I finally finished Camille's dress!!! I am so excited about how it turned out, because I didn't use a pattern. I wanted to make her dress sort of like mine, but as soon as I saw this style, I totally decided to do that instead.
Lizzie again helped me to draft the mock up. She took the pattern to the dress, and made it fit Camille, then chopped off the entire bottom piece so that was left was the top bit to make the yoke.
The bottom part of the bodice was a bit trickier for Lizzie, because she had to make it up. But she was able to pretty much just take a big rectangle and cut out a little bit at the side for more arm room.
I did the skirt first. It went pretty much just like my dress, but faster, because I did 3 panels instead of 4. I was a little worried that gauging wouldn't turn out very good because there wasn't as much fabric to smoosh up, but it went better than I thought. Somehow, though, the gauging is uneven in the back. I don't know how that happened, but on one side in the back there is a bunch of gauging, and on the other side there isn't really any. Hmmm....
Here is a picture of the skirt before it was gauged:
Lizzie gave me very clear instructions on the top, which really helped keep me on track. The only part that was really tricky was the waistband. I didn't do a waistband on my dress, so that sort of made it trickier. I had to sew the bodice to the waistband, then sew the skirt to a ribbon, then sew the ribbon to the waistband.
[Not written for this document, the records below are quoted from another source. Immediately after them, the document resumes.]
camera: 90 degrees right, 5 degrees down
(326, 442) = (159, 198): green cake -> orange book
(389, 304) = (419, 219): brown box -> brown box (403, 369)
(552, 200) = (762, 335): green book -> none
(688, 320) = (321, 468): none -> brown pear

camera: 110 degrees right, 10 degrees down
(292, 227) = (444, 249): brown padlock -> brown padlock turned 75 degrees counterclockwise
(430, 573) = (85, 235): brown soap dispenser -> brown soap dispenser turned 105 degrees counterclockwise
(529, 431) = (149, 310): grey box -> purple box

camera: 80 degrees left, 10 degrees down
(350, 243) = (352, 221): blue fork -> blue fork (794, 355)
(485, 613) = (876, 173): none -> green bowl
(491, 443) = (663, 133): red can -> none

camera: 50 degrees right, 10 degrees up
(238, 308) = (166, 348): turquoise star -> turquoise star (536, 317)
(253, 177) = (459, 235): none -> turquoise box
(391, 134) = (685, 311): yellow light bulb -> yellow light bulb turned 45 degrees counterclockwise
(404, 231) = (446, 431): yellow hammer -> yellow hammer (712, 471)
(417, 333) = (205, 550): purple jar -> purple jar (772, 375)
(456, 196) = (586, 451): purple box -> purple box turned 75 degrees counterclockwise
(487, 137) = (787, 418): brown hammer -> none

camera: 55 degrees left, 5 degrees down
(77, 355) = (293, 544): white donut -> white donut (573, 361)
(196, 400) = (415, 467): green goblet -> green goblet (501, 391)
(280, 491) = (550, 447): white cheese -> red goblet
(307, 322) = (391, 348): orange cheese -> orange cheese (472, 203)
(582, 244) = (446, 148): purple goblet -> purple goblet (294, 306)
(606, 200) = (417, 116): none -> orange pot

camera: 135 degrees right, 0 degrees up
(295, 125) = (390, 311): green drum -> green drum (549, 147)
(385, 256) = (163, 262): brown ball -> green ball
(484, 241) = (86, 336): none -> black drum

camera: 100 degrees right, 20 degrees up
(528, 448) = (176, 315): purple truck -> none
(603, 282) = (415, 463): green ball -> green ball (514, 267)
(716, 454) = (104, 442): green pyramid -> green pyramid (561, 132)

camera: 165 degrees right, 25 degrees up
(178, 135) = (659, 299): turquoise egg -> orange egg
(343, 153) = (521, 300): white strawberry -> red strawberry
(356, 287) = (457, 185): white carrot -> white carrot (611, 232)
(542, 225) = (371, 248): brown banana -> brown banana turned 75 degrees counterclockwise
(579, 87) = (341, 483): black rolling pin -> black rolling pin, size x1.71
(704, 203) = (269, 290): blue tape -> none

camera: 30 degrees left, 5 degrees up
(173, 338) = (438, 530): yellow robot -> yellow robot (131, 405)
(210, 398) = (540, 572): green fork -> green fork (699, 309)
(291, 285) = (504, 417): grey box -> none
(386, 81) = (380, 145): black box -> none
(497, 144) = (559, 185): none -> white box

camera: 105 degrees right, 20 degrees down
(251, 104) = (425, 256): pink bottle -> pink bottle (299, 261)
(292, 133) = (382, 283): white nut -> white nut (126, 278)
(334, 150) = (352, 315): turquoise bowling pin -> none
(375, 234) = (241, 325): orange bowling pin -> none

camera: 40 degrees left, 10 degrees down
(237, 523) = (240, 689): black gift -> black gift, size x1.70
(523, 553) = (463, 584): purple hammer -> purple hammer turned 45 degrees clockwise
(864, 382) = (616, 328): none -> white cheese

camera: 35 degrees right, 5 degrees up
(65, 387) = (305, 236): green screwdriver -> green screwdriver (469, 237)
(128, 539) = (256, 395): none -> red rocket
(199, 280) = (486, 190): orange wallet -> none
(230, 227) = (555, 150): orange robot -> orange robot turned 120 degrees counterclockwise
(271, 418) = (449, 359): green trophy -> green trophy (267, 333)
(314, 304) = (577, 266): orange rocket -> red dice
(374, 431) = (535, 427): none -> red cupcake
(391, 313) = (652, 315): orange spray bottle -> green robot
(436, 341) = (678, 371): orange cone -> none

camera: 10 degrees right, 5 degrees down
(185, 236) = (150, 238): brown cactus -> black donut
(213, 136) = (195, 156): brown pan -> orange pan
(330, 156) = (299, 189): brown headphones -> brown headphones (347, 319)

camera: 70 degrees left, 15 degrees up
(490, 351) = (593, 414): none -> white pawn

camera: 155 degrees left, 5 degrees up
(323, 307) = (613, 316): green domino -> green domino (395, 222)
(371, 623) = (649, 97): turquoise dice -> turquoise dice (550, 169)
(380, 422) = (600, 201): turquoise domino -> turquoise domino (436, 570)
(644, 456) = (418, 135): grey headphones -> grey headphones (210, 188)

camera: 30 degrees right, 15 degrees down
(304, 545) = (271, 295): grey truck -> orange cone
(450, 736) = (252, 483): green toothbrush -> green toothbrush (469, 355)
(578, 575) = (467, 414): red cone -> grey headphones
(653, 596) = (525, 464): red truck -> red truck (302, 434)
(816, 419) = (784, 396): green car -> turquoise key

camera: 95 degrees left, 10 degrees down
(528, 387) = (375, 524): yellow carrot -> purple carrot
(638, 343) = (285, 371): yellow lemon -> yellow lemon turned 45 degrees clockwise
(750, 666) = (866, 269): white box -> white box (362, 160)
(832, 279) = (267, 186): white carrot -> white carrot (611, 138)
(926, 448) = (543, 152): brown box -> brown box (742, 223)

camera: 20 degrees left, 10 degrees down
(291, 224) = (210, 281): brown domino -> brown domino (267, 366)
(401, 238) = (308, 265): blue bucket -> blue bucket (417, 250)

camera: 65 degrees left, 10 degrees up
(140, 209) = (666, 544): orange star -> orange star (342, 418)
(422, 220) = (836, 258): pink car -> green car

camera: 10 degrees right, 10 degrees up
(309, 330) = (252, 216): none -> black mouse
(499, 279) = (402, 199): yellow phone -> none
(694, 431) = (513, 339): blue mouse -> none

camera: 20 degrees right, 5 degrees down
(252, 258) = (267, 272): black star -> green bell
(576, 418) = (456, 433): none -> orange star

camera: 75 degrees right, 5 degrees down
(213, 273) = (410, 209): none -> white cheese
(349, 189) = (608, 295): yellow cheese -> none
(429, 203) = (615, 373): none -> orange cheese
The hardest and most unsure part was cutting the bottom part of the bodice off. Lizzie cut it very generously and told me to cut the bottom bit off. But I didn't know where. So I had Camille try the bodice on, then pinned the waistband over it snugly so it looked like it was gathered. That made it sit just at the right place. Then I took pins and made a line all around the bottom of the bodice, just along where the top of the waistband was. When I took it off, I gathered along that line and then cut off quite a lot off the bottom edge.
What I like about how I did that is it is very straight. Most patterns, just in the spot where there are gathers, go down just a bit, so that it looks straight when you are finished. But making up a pattern, there are usually straight lines, so it sometimes goes up where there are gathers. By doing it this way, I was able to get a pretty straight line.
The sleeves I shortened from the original pattern and also made it less full, because you want the fullness of the sleeves to match the skirt.
For the buttons, I was able to use some really pretty mother-of-pearl ones that belonged to our Great Great Grandmother. Which is pretty neat.